For both MRI sequences, the amount of robust radiomic features differed considerably depending upon the chosen image processing parameters (Figure 2). In general, the percentage of robust features tended to be higher for FLAIR than for T2w. For FLAIR imaging, image processing with spatial resampling of 1.25x1.25x1.25[mm], intensity discretization with 32 grey-levels and mean±3 standard deviations relative intensity rescaling delivered the highest percentage of robust features (n=34/45, 76%), whereas for T2w imaging, highest robustness (n=36/45, 80%) was achieved by using a spatial resampling of 1x1x1[mm], intensity discretization with 32 grey-levels and min<>max relative intensity rescaling as image processing settings.
Regarding systematic differences introduced by the variation of image processing parameters, histogram and shape features did not show significant differences between the different resampling steps, except for resampling steps leading to anisotropic voxels. In contrast, there were large and significant differences for nearly all other feature matrices, as exemplarily shown for GLRLM features (Figure 3).

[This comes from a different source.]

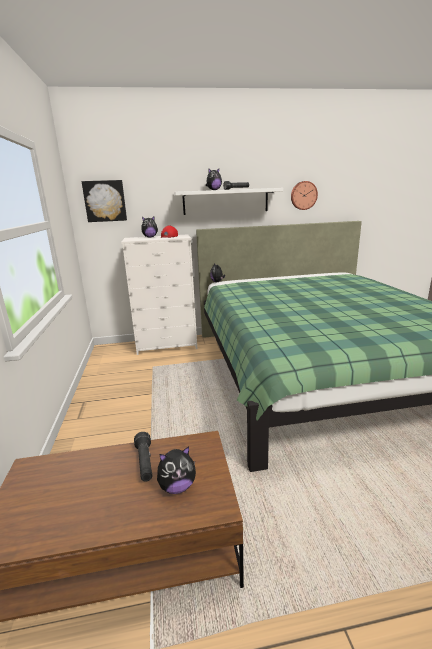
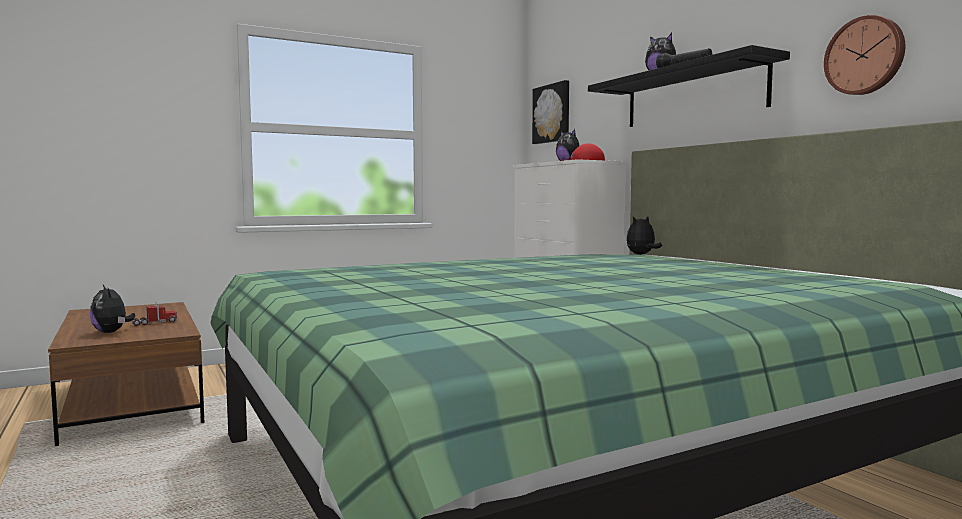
camera: 70 degrees right, 15 degrees down
(145, 463) = (154, 323): black flashlight -> toy truck
(225, 201) = (692, 95): white shelf -> black shelf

Figure 1 Representing different signal intensities, shapes, and tissue textures, a total of 4 onions, 4 limes, 4 kiwifruits, and 4 apples were scanned within a box made out of Styrofoam as our radiomics phantom. Shown are exemplary images of the phantom (upper left), acquired with a T2w sequence (upper right), a FLAIR sequence (lower left) and after segmentation (lower right).
Figure 2 Percentage of robust features for low-resolution FLAIR (above) and low-resolution T2w (below) for each resampling step. Robustness is shown for cut-off CCC and DR≥0.90.
The percentage of robust features tended to be higher for FLAIR than for T2w. For FLAIR imaging, image processing with spatial resampling of 1.25x1.25x1.25[mm], intensity discretization with 32 grey-levels and mean±3 standard deviations relative intensity rescaling delivered the highest percentage of robust features (n=34/45,76%), whereas for T2w imaging, highest robustness (n=36/45,80%) was achieved by using a spatial resampling of 1x1x1[mm], intensity discretization with 32 grey-levels and min<>max relative intensity rescaling as image processing settings.
Figure 3 Reproducibility of grey level run length based texture features for all 2-27 resampling steps. Varying image processing parameters leads to considerable differences of the individual features.
GLRLM grey level run length matrix, SRE–Short runs emphasis, LRE–Long runs emphasis, LGRE–Low grey level run emphasis, HGRE–High grey level run emphasis, SRLGE–Short run low grew level emphasis, SRHGE–Short run high grey level emphasis, LRLGE–Long run low grey level emphasis, LRHGE–Long run high grey level emphasis, GLNU–Grey level non-uniformity, RLNU–Run length non-uniformity, RP–Run percentage.